Introduction

This chapter deals with a very WPNC specific problem. It can be explained with reference to the classical interference mitigation technique, where we utilize the knowledge of the codebook and the signal space structure of the interfering components in order to minimize their impact on the desired data. But in the WPNC solution context provided in this chapter (cf. Chapter 8), it has two fundamental distinguishing aspects. First, the structure of the interfering and/or the desired signals/codebooks is not known uniquely. Both of them are allowed to be hierarchical codebooks which have multiple signal space representations of H-data. Second, the interfering and desired signals are not independent. They share some common, potentially hierarchical-only information, and we expect that they can support each other – it creates a friendly hierarchical interference. These aspects, the hierarchical self-dispersion and supporting aspects of the interaction, require us to adopt a fundamentally different approach including a revisiting of some coding theorems. We will show that friendly hierarchical interference can help in the desired data decoding. We will show the solutions for both Compute and Forward and Layered NCMs.

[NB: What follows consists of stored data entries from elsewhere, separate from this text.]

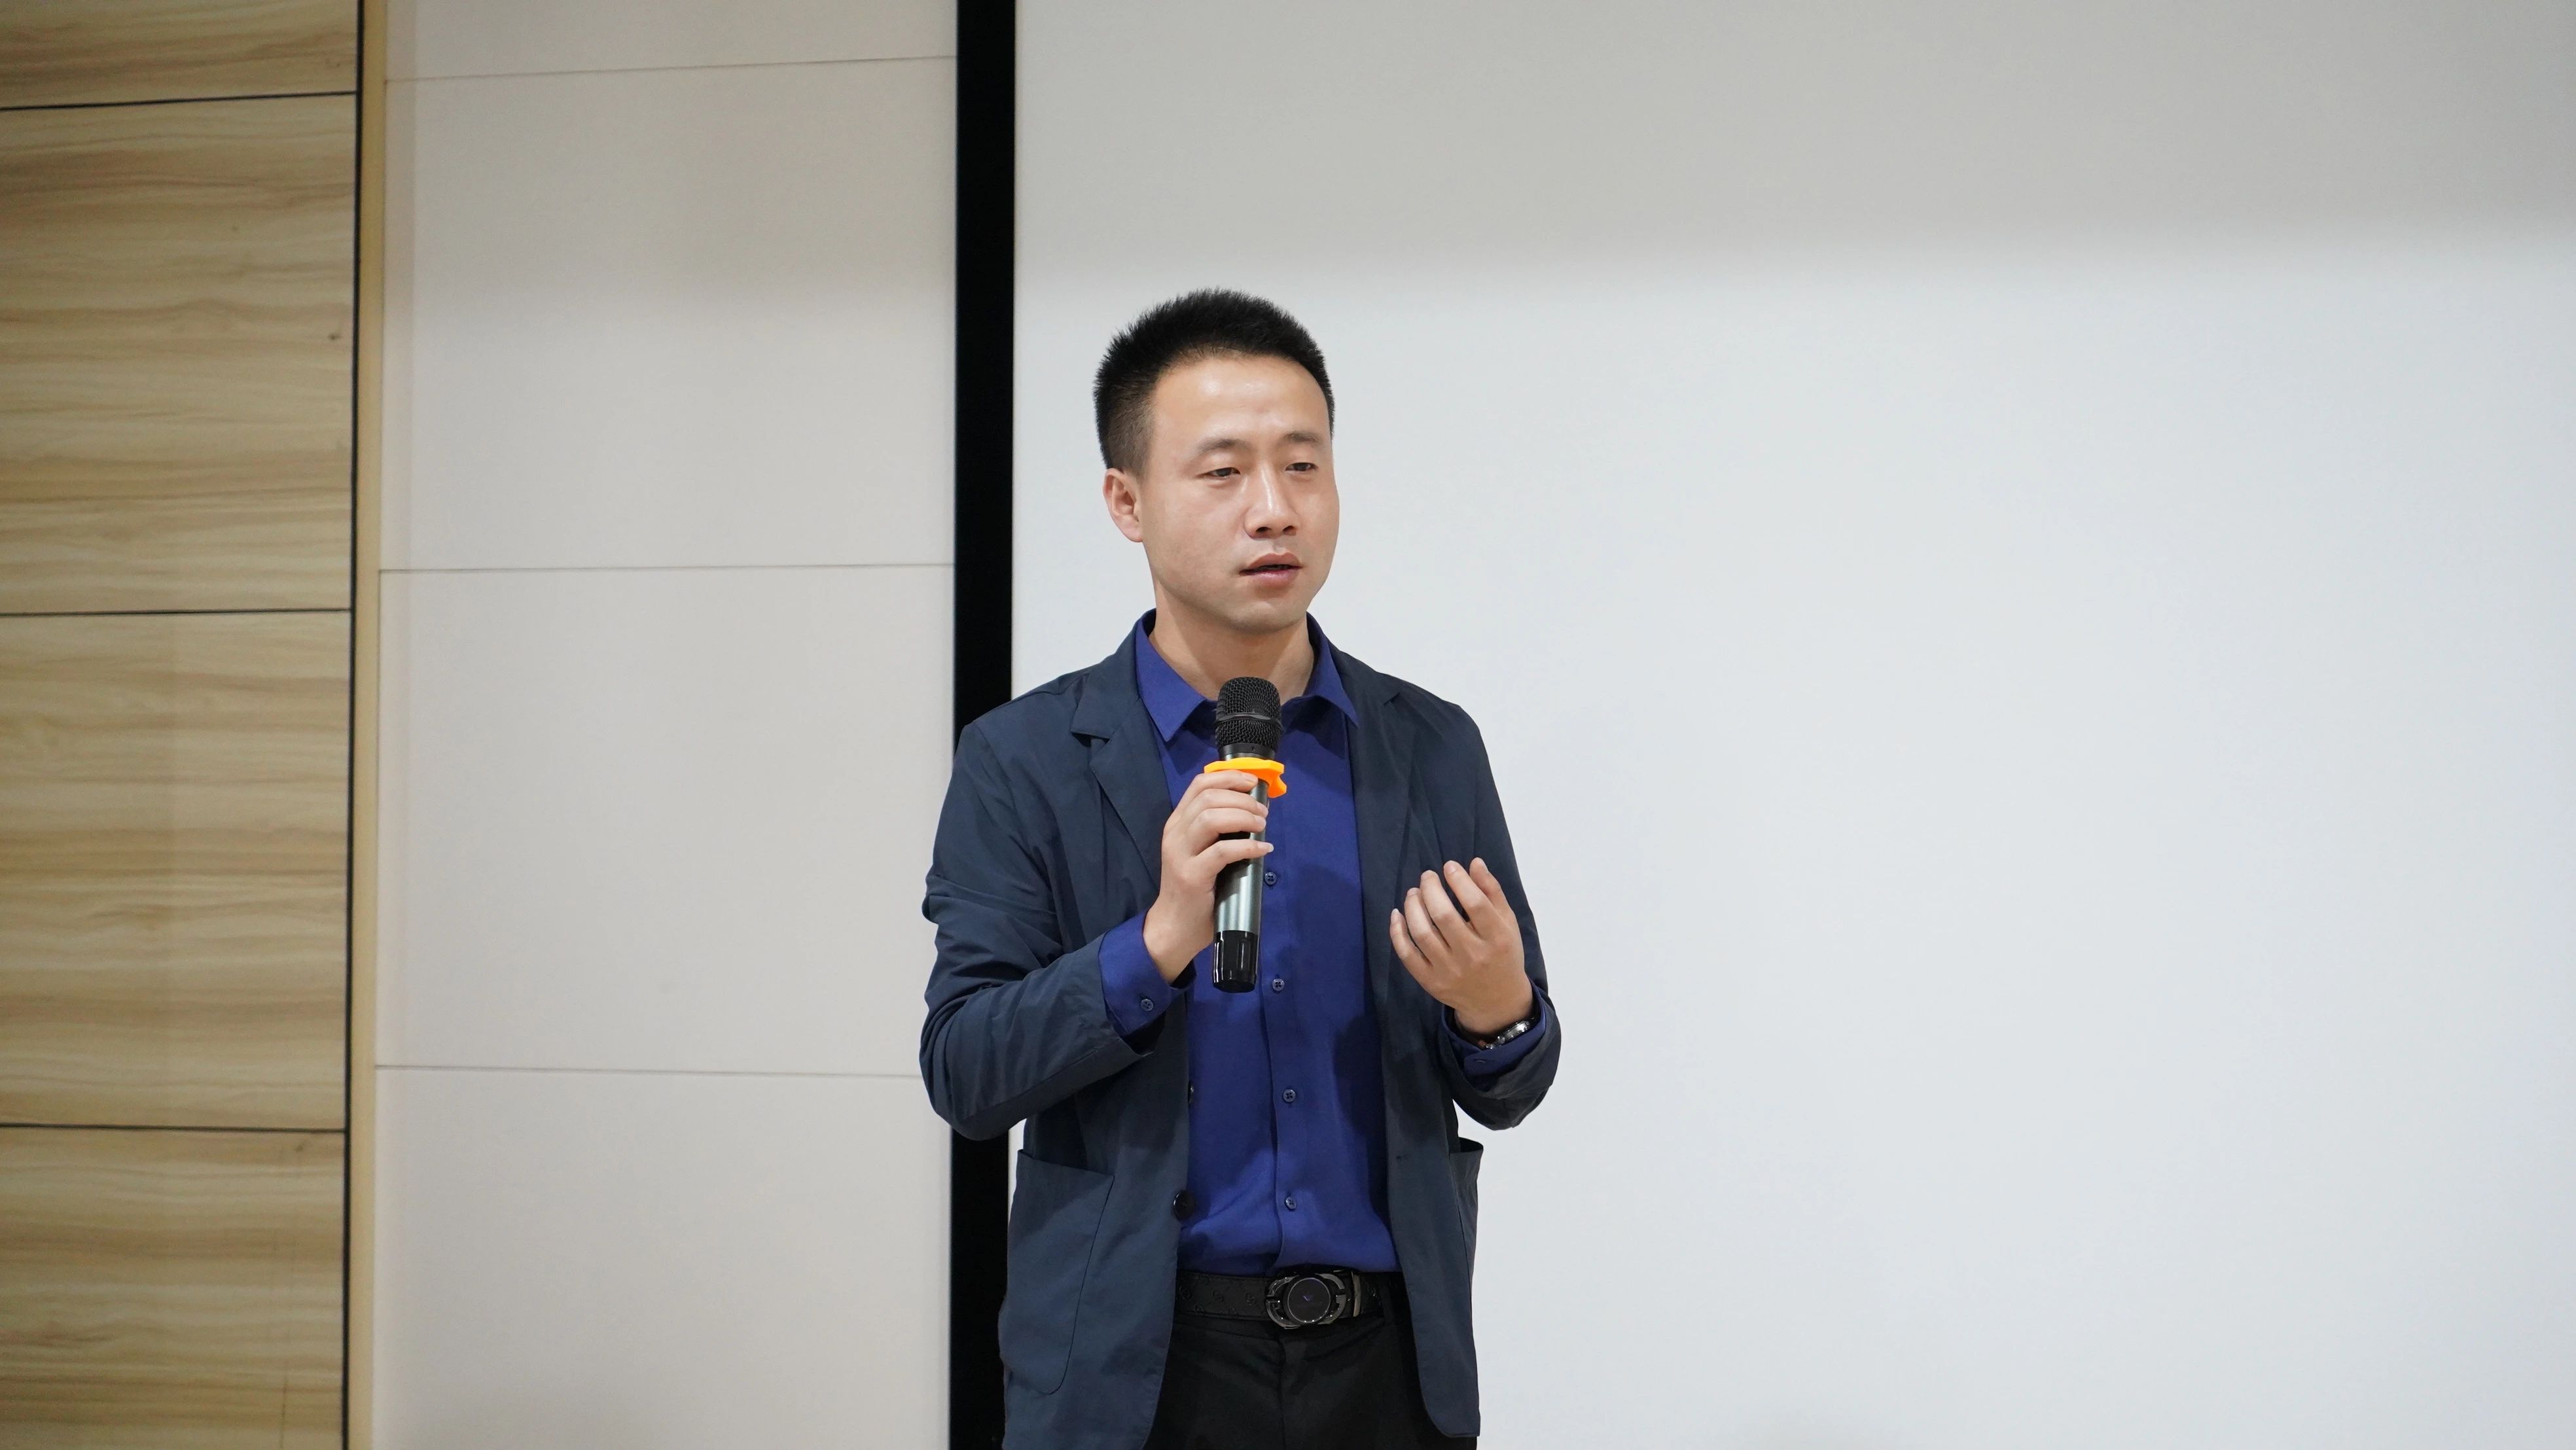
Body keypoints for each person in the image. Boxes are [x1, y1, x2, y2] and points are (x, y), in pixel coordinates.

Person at [921, 290, 1562, 1450]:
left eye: (1303, 466)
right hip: (1136, 1369)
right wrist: (1158, 939)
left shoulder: (1427, 746)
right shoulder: (1024, 758)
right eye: (1223, 472)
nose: (1275, 508)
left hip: (1388, 1369)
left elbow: (1510, 1082)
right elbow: (966, 1071)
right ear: (1127, 502)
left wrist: (1496, 1009)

Joint Hierarchical Interference Processing

A relay in a WPNC network can receive signals from many component nodes. Some system scenarios allow us to define and utilize (particularly in the HDF class of scenarios) multiple HNC maps at one receiving relay. For example, the CF-based NCM fulfills the isomorphic property for multiple HNC map coefficient sets. Another example is a specific case corresponding to the structured scenarios of Chapter 8, where several subsets of real or virtual component nodes form multiple NCMs. However, the situation is specific in the sense that the component messages for these multiple HNC maps are independent and we observe signals internally coupled by HNC maps as a superposition. The system model treated in this chapter assumes that the multiple maps are generally defined over a common set of component messages. In all these cases, we can utilize the fact that the signals have defined multiple internal mutual structures (formed by NCMs) and can be used to help the relay processing. In order to clearly distinguish this case, we will call it Joint Hierarchical Interference Processing.